Originelle Ideen und Perspektiven

„Mit originellen Ideen gelingt es den jungen Planern in einer großen Bandbreite unterschiedlichste Perspektiven aufzuzeigen, wie in dem innerstädtischen Bereich mit Spreelage auf Freiflächen neue lebendige Quartiere und in Bestandssituationen Qualitäten gefunden und belebt werden könnten“, lobt Melanie Semmer, Juryvorsitzende und 2. Vorsitzende des AIV, die Qualität der Wettbewerbsbeiträge. Bereits zum 160. Mal verleiht der AIV in Erinnerung an Karl-Friedrich Schinkelam Geburtstag des Baumeisters am heutigen Freitag die Preisgelder in Höhe von insgesamt 19.500 Euro.

Zu den zwölf Preisträgern dieses Jahres gehört auch der Berliner David Hein. Von dem 24-Jährigen, der an der BTU-Cottbus Architektur studiert, stammt die Idee, das Problem der mangelnden Verkehrsanbindung des neuen Stadtquartiers in luftiger Höhe zu lösen. „Eine Seilbahn hat einen sehr geringen Platzbedarf, im Vergleich mit Bus und Straßenbahn sind die Betriebs- und Personalkosten bei gleicher Beförderungsleistung sogar geringer“, sagt Hein. Zudem wäre die strombetriebene Seilbahn abgasfrei und die Stille im Plänterwald werde nicht gestört. „Es ist an der Zeit, in Lichtenberg ein neues System der Personenbeförderung und öffentlichen Anbindung zu wagen“, sagt der junge Planer selbstbewusst und verweist auf positive Erfahrungen mit Seilbahnen in der Türkei und in Kolumbien. Seine 3,2 Kilometer lange Strecke startet an der Station S-Bahnhof Treptower Park und überquert die Spree. Über die beiden Zwischenstationen Stralauer Insel und Spreepark im Plänterwald führt die Strecke zum Endhaltepunkt, der im historischen Maschinenhaus des denkmalgeschützten Kraftwerks Rummelsburg untergebracht ist. „Eine verkehrstechnische und leistungsfähige Anbindung an den entlegenen Ort, die landschaftsplanerisch gut eingebunden sei“, lobte die Jury seinen mit 3000 Euro dotierten Beitrag im Bereich Architektur. Zusätzlich kann sich der Student auch noch über den vom Verband der Restauratoren im Handwerk gestifteten Sonderpreis „Denkmalpflege“ freuen. Denn obwohl er die 1907 errichtete Maschinenhalle aus rotem Klinker zum Bahnhof umfunktioniert, geht er mit dem alten Gemäuer sehr rücksichtsvoll um. „Die Seilbahn durchstößt das Gebäude nur an einer Stelle, an der ehemals ein Kesselhaus angebaut war“, so Hein. Weichen müsste nur eine nachträglich eingezogene Brandwand.

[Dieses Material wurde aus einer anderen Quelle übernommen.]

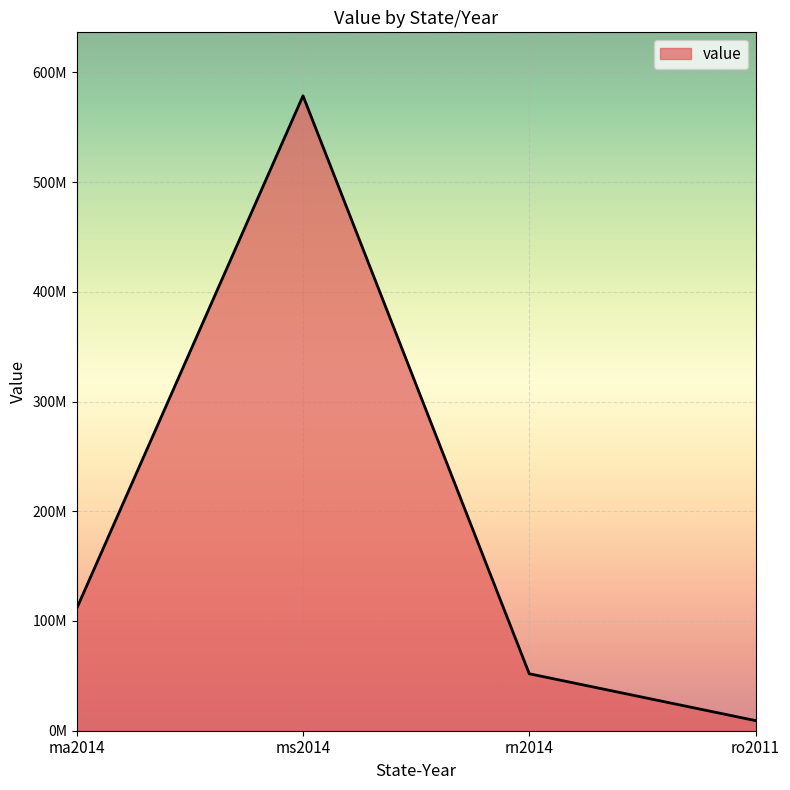

Between ms2014 and ro2011, which is larger?

ms2014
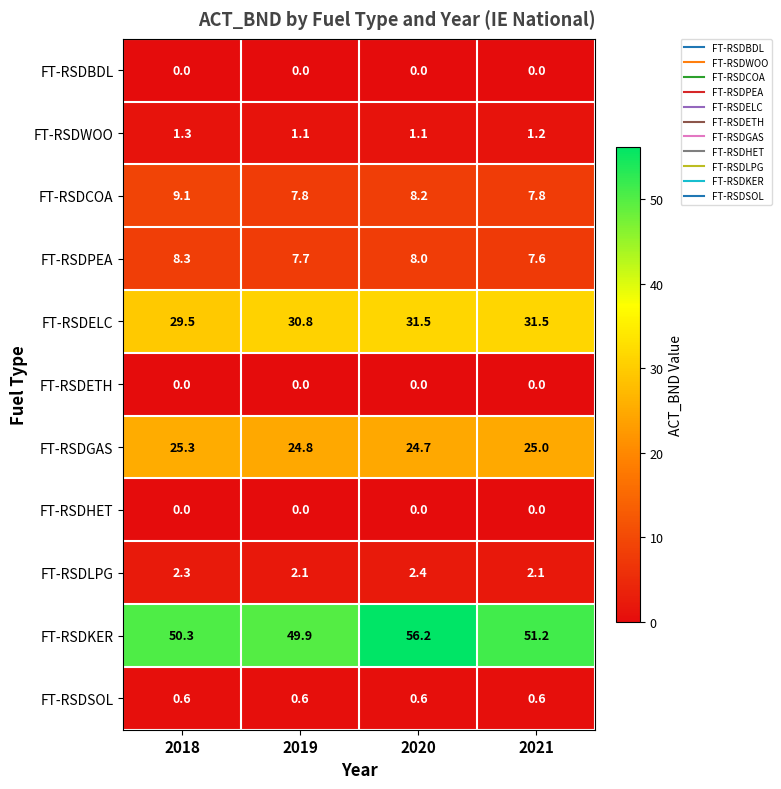

Which series has the largest total across all categories?

FT-RSDKER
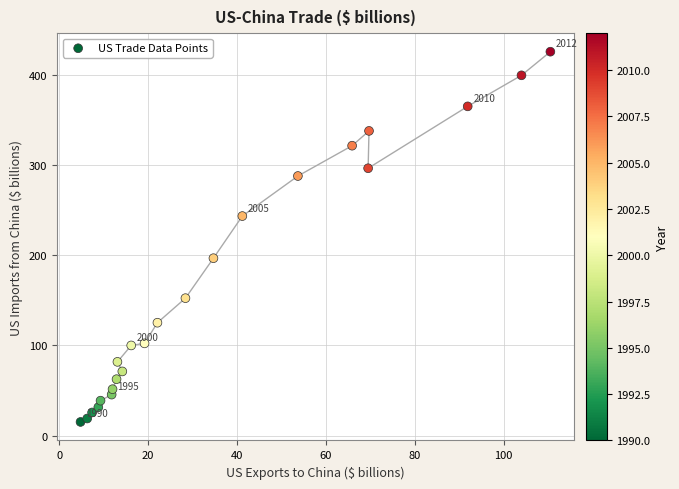

What is the range of Y values (max minus min)?

410.4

Zu den Preisträgern 2015 gehört auch die Arbeit von Studenten der TU München. Zwischen Spreeufer und Blockdammweg planen die angehenden Landschaftsarchitekten Philipp Hoß, Julian Schäfer und Quang Huy Le drei Kieze. Sie nutzen die Freiflächen für die Gestaltung von Erholungsräumen als Park oder Skater- und Kletterarena und platzieren in der Spree einen Sprungturm als Teil eines Flussbades. Die Jury zeichnete den Entwurf für seine „urbanen öffentlichen Räume“ aus, die dank Einbeziehung von Industrierelikten einen „starken eigenständigen Charakter“ erhalten.

Die prämierten Entwürfe sind bis 27.März in der Staatsbibliothek, Potsdamer Str. 33 in Tiergarten ausgestellt. Öffnungszeiten: Mo. – Fr. 9-21 Uhr, Sa. 10-19 Uhr. Der Eintritt ist frei.